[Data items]
• • •

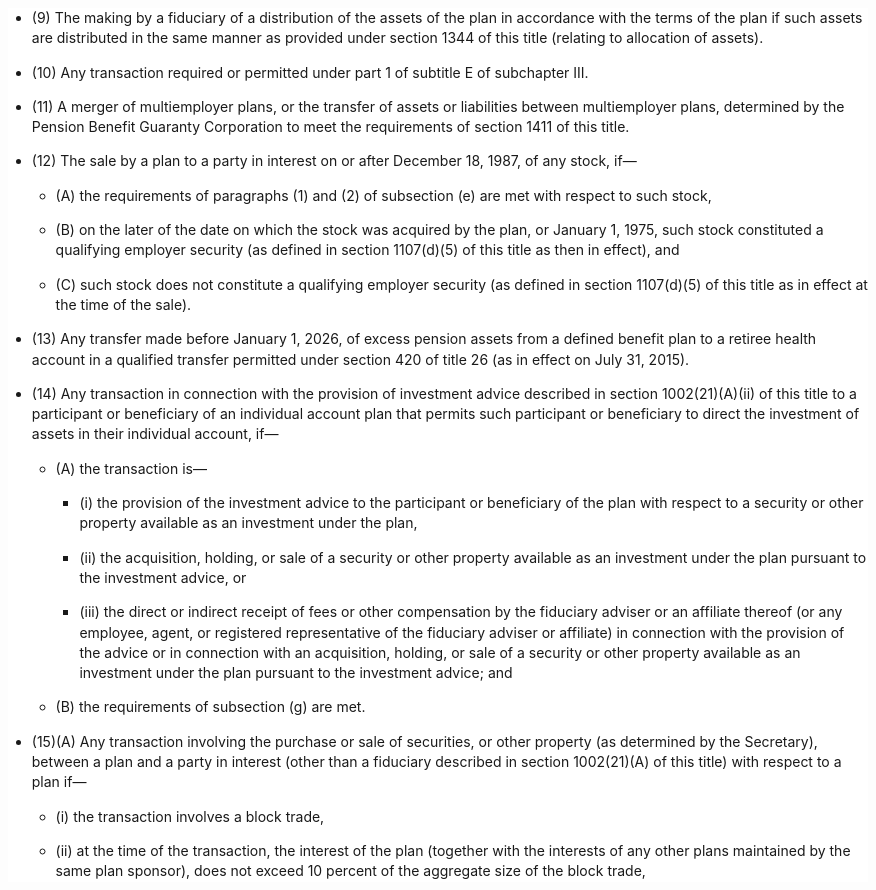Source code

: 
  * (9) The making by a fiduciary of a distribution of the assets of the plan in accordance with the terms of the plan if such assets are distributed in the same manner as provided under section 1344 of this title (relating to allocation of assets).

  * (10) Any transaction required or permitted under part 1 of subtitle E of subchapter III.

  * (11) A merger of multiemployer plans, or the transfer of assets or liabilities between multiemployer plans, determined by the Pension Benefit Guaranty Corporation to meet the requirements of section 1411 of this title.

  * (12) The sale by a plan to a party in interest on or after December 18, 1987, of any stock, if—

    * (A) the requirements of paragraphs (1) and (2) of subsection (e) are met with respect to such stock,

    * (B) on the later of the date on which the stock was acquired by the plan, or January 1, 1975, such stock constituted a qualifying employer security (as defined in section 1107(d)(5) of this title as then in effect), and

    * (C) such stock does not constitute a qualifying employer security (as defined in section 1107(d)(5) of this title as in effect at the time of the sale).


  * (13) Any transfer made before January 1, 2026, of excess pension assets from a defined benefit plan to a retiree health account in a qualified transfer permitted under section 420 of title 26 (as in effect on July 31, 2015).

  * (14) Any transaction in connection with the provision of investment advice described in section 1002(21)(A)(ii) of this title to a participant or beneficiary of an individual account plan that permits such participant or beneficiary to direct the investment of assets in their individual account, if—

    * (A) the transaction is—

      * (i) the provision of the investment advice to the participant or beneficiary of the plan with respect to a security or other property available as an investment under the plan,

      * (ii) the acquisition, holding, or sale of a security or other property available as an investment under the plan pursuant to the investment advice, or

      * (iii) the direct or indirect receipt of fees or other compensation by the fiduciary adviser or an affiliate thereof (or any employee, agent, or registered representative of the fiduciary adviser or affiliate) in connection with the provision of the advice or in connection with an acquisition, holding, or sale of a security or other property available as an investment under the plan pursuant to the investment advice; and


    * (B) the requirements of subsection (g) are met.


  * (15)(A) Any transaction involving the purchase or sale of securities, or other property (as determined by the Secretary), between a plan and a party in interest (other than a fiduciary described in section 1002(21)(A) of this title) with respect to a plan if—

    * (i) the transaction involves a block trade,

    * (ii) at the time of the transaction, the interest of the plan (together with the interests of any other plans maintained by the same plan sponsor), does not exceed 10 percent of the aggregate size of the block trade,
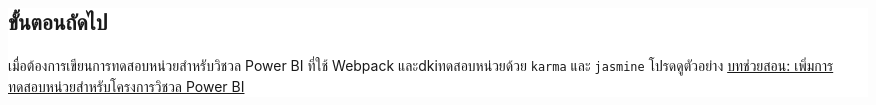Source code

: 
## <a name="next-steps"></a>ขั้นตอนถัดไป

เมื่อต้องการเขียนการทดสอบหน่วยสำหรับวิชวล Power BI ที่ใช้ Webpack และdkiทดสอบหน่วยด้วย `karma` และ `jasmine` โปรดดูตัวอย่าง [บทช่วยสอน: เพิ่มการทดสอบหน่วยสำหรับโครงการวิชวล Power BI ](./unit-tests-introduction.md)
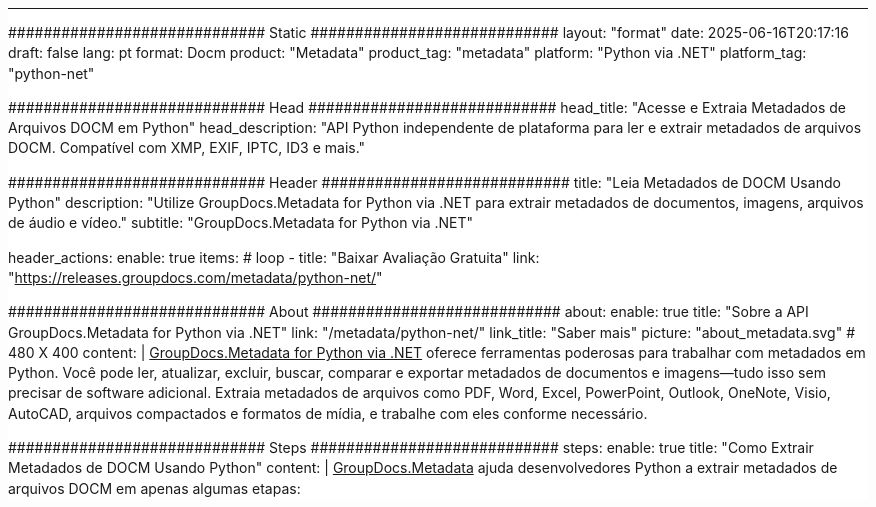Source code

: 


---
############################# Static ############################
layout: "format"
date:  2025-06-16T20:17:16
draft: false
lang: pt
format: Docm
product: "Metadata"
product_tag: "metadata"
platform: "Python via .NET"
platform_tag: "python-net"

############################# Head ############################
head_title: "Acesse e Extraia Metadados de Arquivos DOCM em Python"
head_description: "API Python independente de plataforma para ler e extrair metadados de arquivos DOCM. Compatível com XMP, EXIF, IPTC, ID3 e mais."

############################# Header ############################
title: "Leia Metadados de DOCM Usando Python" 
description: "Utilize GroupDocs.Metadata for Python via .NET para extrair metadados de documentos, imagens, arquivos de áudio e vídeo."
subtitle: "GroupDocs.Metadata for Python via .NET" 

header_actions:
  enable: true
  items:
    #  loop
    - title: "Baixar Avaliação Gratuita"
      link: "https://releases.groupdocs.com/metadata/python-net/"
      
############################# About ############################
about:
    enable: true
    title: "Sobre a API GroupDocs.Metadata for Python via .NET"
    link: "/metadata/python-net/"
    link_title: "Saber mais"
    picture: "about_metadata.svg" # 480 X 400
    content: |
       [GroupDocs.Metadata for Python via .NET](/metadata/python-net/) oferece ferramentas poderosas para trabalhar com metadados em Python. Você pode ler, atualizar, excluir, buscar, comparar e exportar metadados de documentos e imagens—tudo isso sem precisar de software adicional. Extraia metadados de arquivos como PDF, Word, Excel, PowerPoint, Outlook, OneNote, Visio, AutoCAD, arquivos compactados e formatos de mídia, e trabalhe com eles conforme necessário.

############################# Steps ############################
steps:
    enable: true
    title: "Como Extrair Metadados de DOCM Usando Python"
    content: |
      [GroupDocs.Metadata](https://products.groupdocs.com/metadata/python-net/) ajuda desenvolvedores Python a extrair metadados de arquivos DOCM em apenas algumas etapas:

• • •

Copy out the material above word for word, leaving out the pictures.

Source code

: 
  * (9) The making by a fiduciary of a distribution of the assets of the plan in accordance with the terms of the plan if such assets are distributed in the same manner as provided under section 1344 of this title (relating to allocation of assets).

  * (10) Any transaction required or permitted under part 1 of subtitle E of subchapter III.

  * (11) A merger of multiemployer plans, or the transfer of assets or liabilities between multiemployer plans, determined by the Pension Benefit Guaranty Corporation to meet the requirements of section 1411 of this title.

  * (12) The sale by a plan to a party in interest on or after December 18, 1987, of any stock, if—

    * (A) the requirements of paragraphs (1) and (2) of subsection (e) are met with respect to such stock,

    * (B) on the later of the date on which the stock was acquired by the plan, or January 1, 1975, such stock constituted a qualifying employer security (as defined in section 1107(d)(5) of this title as then in effect), and

    * (C) such stock does not constitute a qualifying employer security (as defined in section 1107(d)(5) of this title as in effect at the time of the sale).


  * (13) Any transfer made before January 1, 2026, of excess pension assets from a defined benefit plan to a retiree health account in a qualified transfer permitted under section 420 of title 26 (as in effect on July 31, 2015).

  * (14) Any transaction in connection with the provision of investment advice described in section 1002(21)(A)(ii) of this title to a participant or beneficiary of an individual account plan that permits such participant or beneficiary to direct the investment of assets in their individual account, if—

    * (A) the transaction is—

      * (i) the provision of the investment advice to the participant or beneficiary of the plan with respect to a security or other property available as an investment under the plan,

      * (ii) the acquisition, holding, or sale of a security or other property available as an investment under the plan pursuant to the investment advice, or

      * (iii) the direct or indirect receipt of fees or other compensation by the fiduciary adviser or an affiliate thereof (or any employee, agent, or registered representative of the fiduciary adviser or affiliate) in connection with the provision of the advice or in connection with an acquisition, holding, or sale of a security or other property available as an investment under the plan pursuant to the investment advice; and


    * (B) the requirements of subsection (g) are met.


  * (15)(A) Any transaction involving the purchase or sale of securities, or other property (as determined by the Secretary), between a plan and a party in interest (other than a fiduciary described in section 1002(21)(A) of this title) with respect to a plan if—

    * (i) the transaction involves a block trade,

    * (ii) at the time of the transaction, the interest of the plan (together with the interests of any other plans maintained by the same plan sponsor), does not exceed 10 percent of the aggregate size of the block trade,
Source code

: 
## <a name="next-steps"></a>ขั้นตอนถัดไป

เมื่อต้องการเขียนการทดสอบหน่วยสำหรับวิชวล Power BI ที่ใช้ Webpack และdkiทดสอบหน่วยด้วย `karma` และ `jasmine` โปรดดูตัวอย่าง [บทช่วยสอน: เพิ่มการทดสอบหน่วยสำหรับโครงการวิชวล Power BI ](./unit-tests-introduction.md)
Source code

: 


---
############################# Static ############################
layout: "format"
date:  2025-06-16T20:17:16
draft: false
lang: pt
format: Docm
product: "Metadata"
product_tag: "metadata"
platform: "Python via .NET"
platform_tag: "python-net"

############################# Head ############################
head_title: "Acesse e Extraia Metadados de Arquivos DOCM em Python"
head_description: "API Python independente de plataforma para ler e extrair metadados de arquivos DOCM. Compatível com XMP, EXIF, IPTC, ID3 e mais."

############################# Header ############################
title: "Leia Metadados de DOCM Usando Python" 
description: "Utilize GroupDocs.Metadata for Python via .NET para extrair metadados de documentos, imagens, arquivos de áudio e vídeo."
subtitle: "GroupDocs.Metadata for Python via .NET" 

header_actions:
  enable: true
  items:
    #  loop
    - title: "Baixar Avaliação Gratuita"
      link: "https://releases.groupdocs.com/metadata/python-net/"
      
############################# About ############################
about:
    enable: true
    title: "Sobre a API GroupDocs.Metadata for Python via .NET"
    link: "/metadata/python-net/"
    link_title: "Saber mais"
    picture: "about_metadata.svg" # 480 X 400
    content: |
       [GroupDocs.Metadata for Python via .NET](/metadata/python-net/) oferece ferramentas poderosas para trabalhar com metadados em Python. Você pode ler, atualizar, excluir, buscar, comparar e exportar metadados de documentos e imagens—tudo isso sem precisar de software adicional. Extraia metadados de arquivos como PDF, Word, Excel, PowerPoint, Outlook, OneNote, Visio, AutoCAD, arquivos compactados e formatos de mídia, e trabalhe com eles conforme necessário.

############################# Steps ############################
steps:
    enable: true
    title: "Como Extrair Metadados de DOCM Usando Python"
    content: |
      [GroupDocs.Metadata](https://products.groupdocs.com/metadata/python-net/) ajuda desenvolvedores Python a extrair metadados de arquivos DOCM em apenas algumas etapas:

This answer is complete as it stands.